Weiß ich doch Ory
Anbei eine kleine Geschichte:
In meinen Nachtschichten saß immer ein Mann bei mir und erzählte. Er konnte nicht schlafen, war vom Arzt als dement eingestuft. Aber war noch ganz gut unterwegs. Also wenn ich Dienst hatte, war er da. Es gab noch eine Frau, die auch nicht schlafen konnte und immer schon wartete, das ich nachts da war, dann schlief sie extra tagsüber, um nachts wach zu sein. Sie war ebenfalls vom Arzt als dement eingestuft. Nachts wuselte sie also in der Küche herum, was mir unangenehm war, weil es meine Aufgabe gewesen wäre, die Sachen da zu machen aber sie wollte es halt so gern machen. Freute sich immer so endlich mal etwas zu tun zu haben was halbwegs sinnvoll war.
Sie kochte Kaffee für uns drei und dann plauderten wir, während ich Medikamente stellte oder so.
Das waren die besten Dienste meiner ganzen Berufszeit. Jedenfalls gab es da eine gewisse Vertraulichkeit unter uns, eigentlich war das Ganze (wie fast alles andere, was angenehm hätte sein können) verboten (Dienstvorschriften, Hygienevorschriften bla bla). Aber nachts ist ja eh kein Oberboß da. Also erfuhr ich so von den beiden viel über ihr Leben und wir feierten sogar unsere Geburtstage usw. auf diese Weise.
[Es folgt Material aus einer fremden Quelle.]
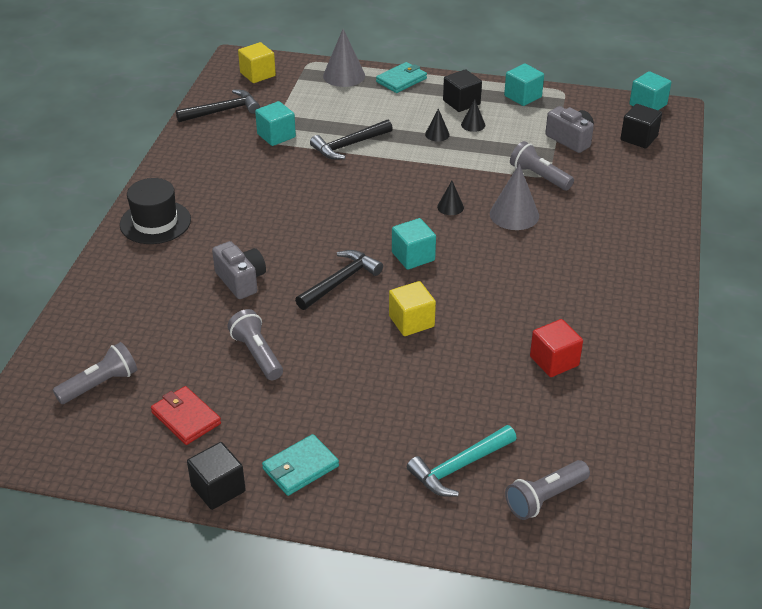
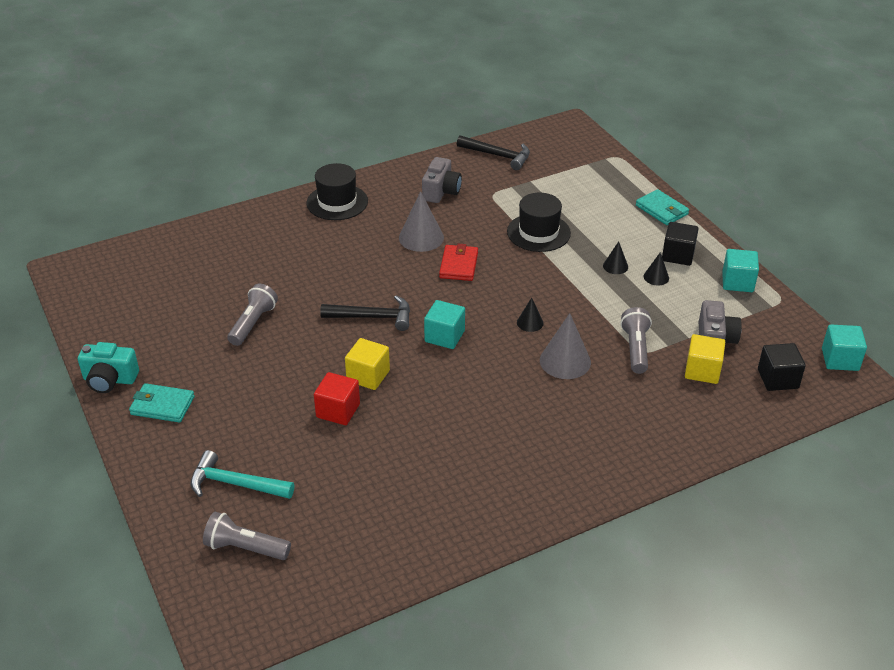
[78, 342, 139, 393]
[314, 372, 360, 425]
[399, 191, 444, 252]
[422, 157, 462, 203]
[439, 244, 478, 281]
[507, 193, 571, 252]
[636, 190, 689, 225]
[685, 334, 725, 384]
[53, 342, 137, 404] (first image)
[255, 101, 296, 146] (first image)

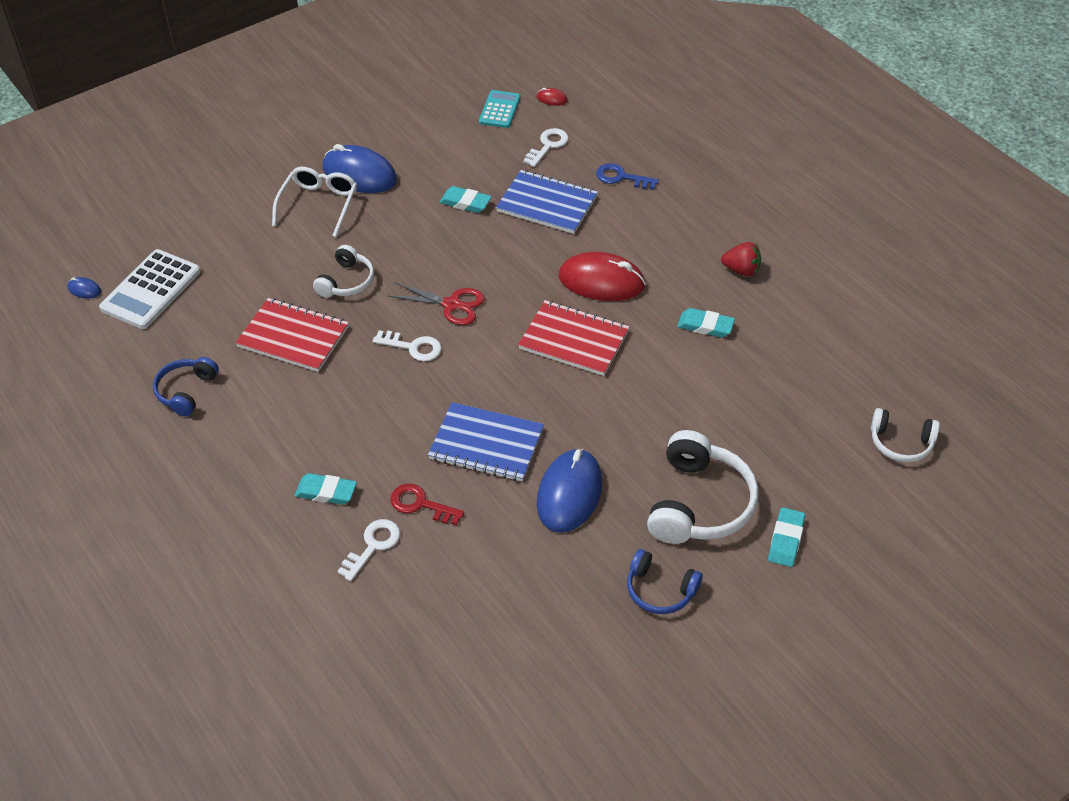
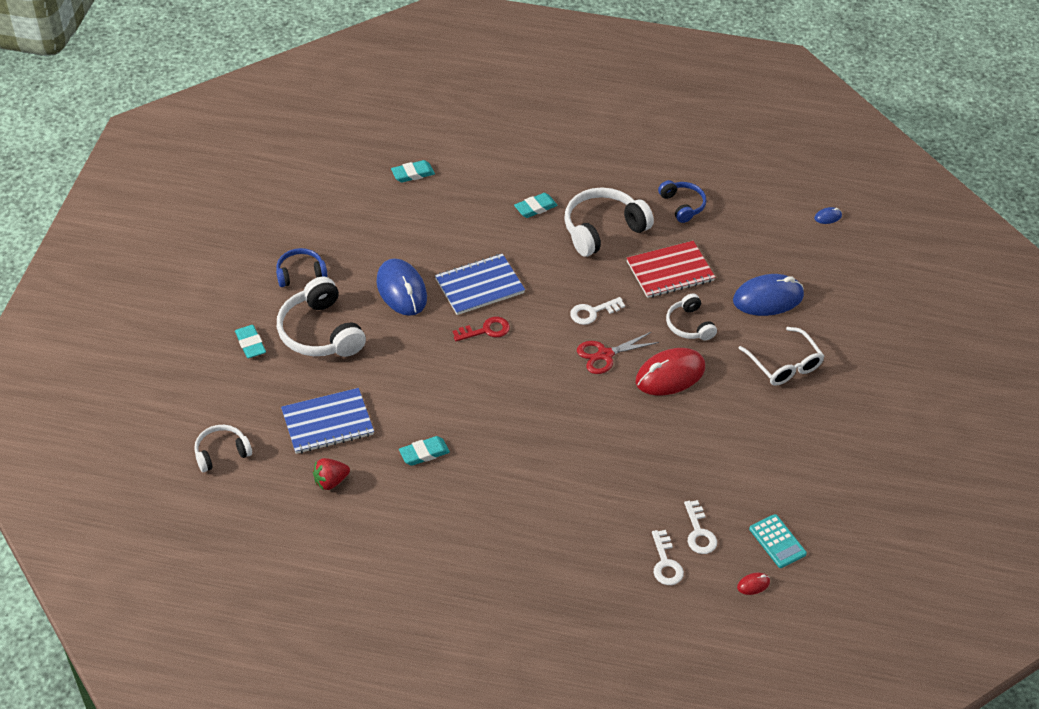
[281, 388, 374, 454]
[313, 458, 350, 490]
[391, 160, 435, 183]
[453, 317, 510, 341]
[564, 187, 654, 257]
[635, 348, 705, 396]
[652, 530, 684, 585]
[733, 274, 804, 316]
[99, 249, 201, 329] (first image)
[518, 300, 629, 376] (first image)
[596, 163, 659, 190] (first image)

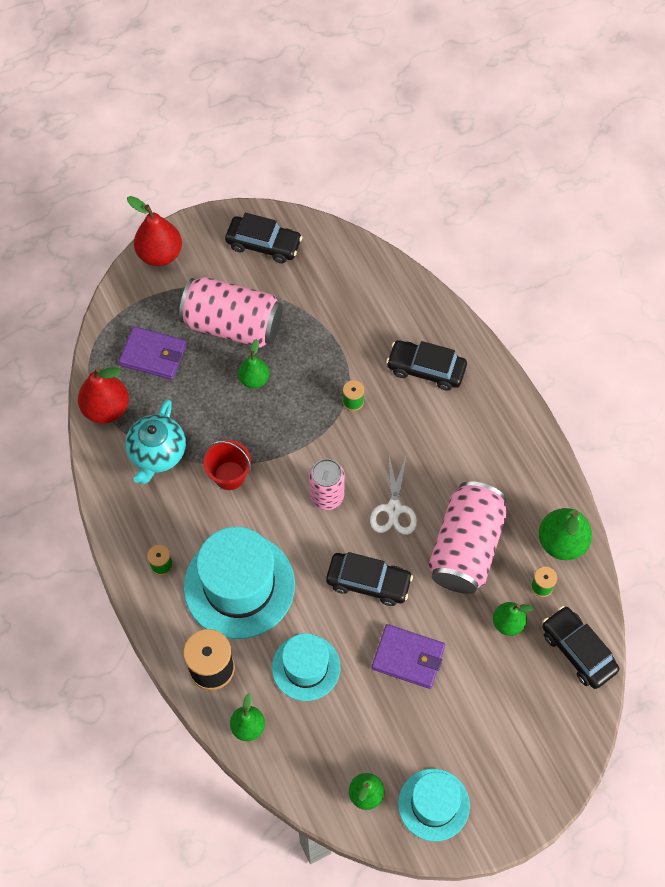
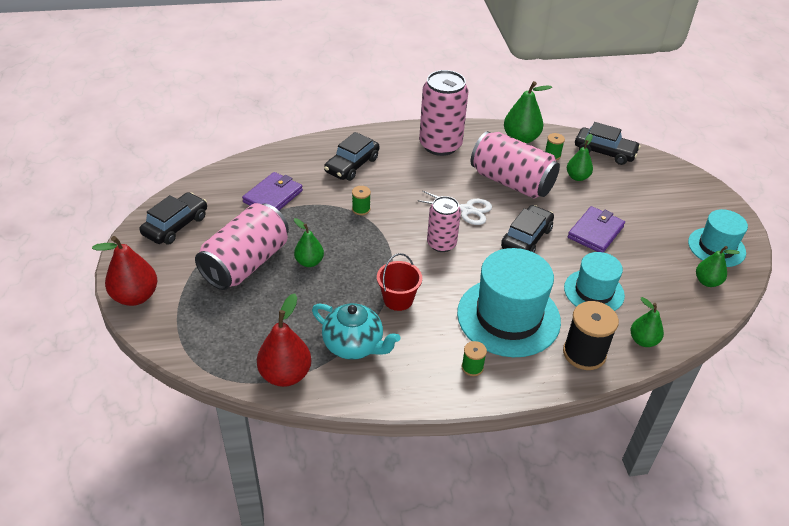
[242, 172, 303, 210]
[419, 70, 468, 156]
[575, 122, 641, 165]

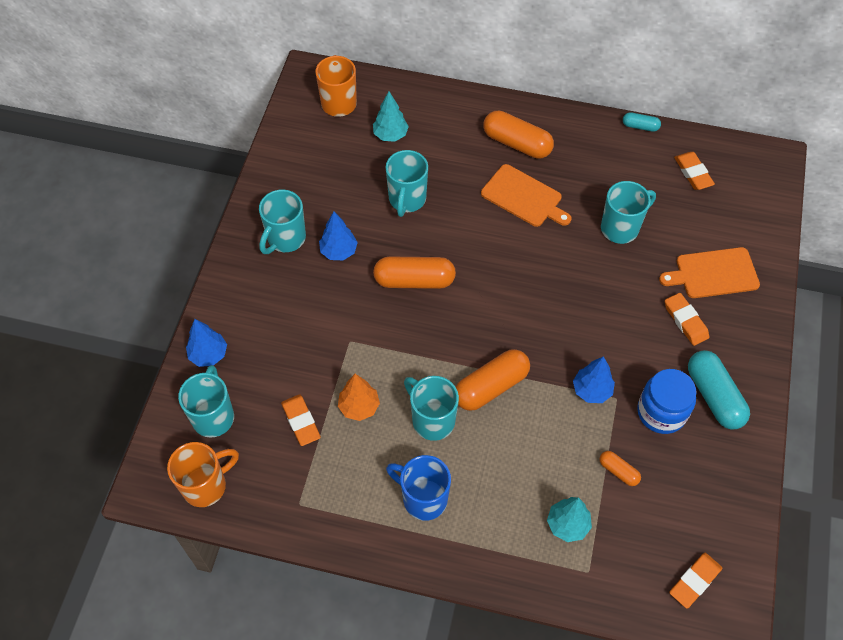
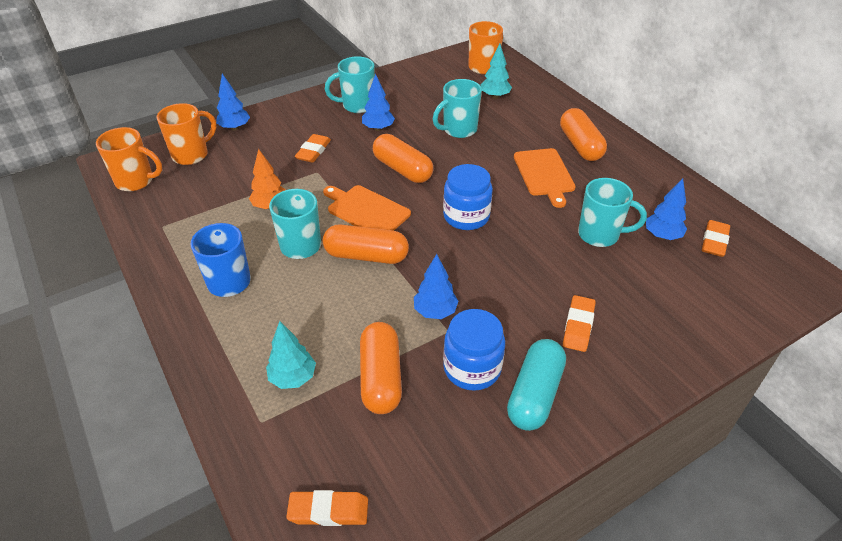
[156, 103, 216, 165]
[295, 134, 331, 163]
[323, 185, 411, 231]
[360, 322, 402, 414]
[443, 164, 493, 230]
[646, 178, 687, 240]
[623, 112, 661, 132] (first image)

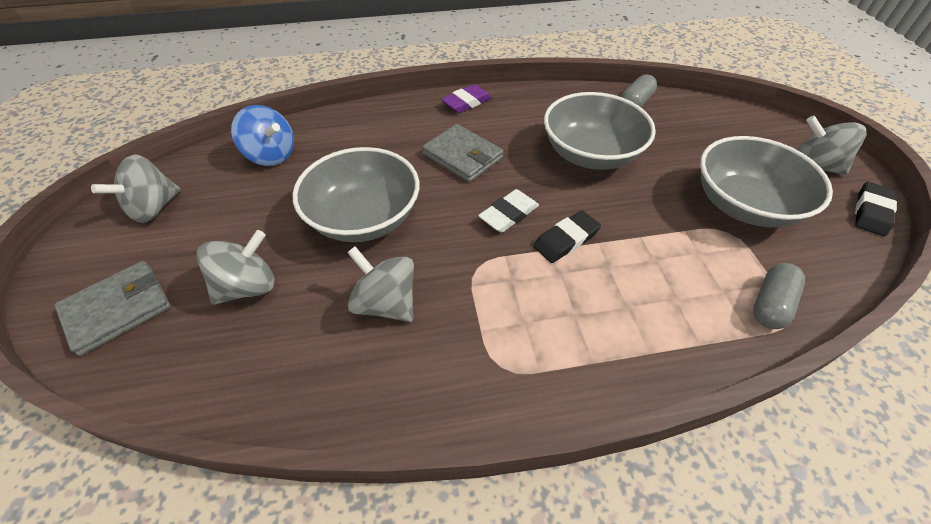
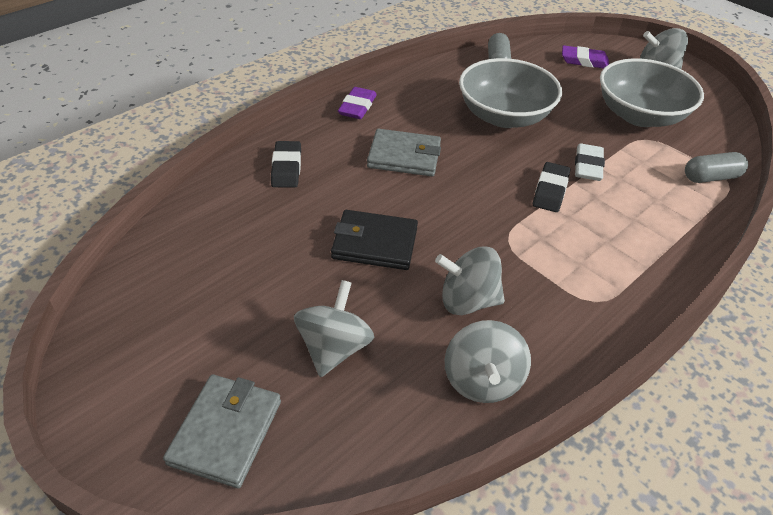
[271, 141, 301, 187]
[331, 210, 418, 270]
[445, 320, 531, 403]
[562, 45, 609, 69]
[575, 143, 605, 181]
[685, 152, 748, 183]
[231, 105, 294, 166] (first image)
Der Mann war mir von Anfang an sehr sympatisch, wir mochten uns einfach, da stimmte die Chemie sozusagen. Er hat viel erlebt. Eines Tages kam er aus dem Krankenhaus zurück, was er hatte, weiß ich nicht mehr, er sah angeschlagen aus, fast so als würde es bald zu Ende gehen. In dieser Nacht saß er allein bei mir, im Rollstuhl, denn Gehen konnte er nicht mehr, aber er wollte nicht schlafen. Er wirkte überhaupt nicht verwirrt. Er wirkte verzweifelt, er war traurig. Er erzählte mir das er früher eigentlich Funker in der Armee war, dann aber zur SS ging und im Sonderkommando ins Warschauer Ghetto kam, welches zu dieser Zeit "geräumt" wurde. Er weinte bei der Erinnerung daran und meinte er käme in die Hölle, und zwar bald.
Die nächsten Nächte war er wieder wie sonst, starb aber nicht lange danach. Niemand sonst erfuhr von dieser Nacht.
Ich habe mich gefragt ob die "Demenz" für ihn nicht eigentlich auch willkommen war. Viele Demente leben ja sozusagen wieder in ihrer Jugend. Er auch, aber eben vor dem Krieg.
Demenz also als Verdrängungsmechanismus?
Oder andersherum: Demenz als Folge von Angst vor der Zukunft?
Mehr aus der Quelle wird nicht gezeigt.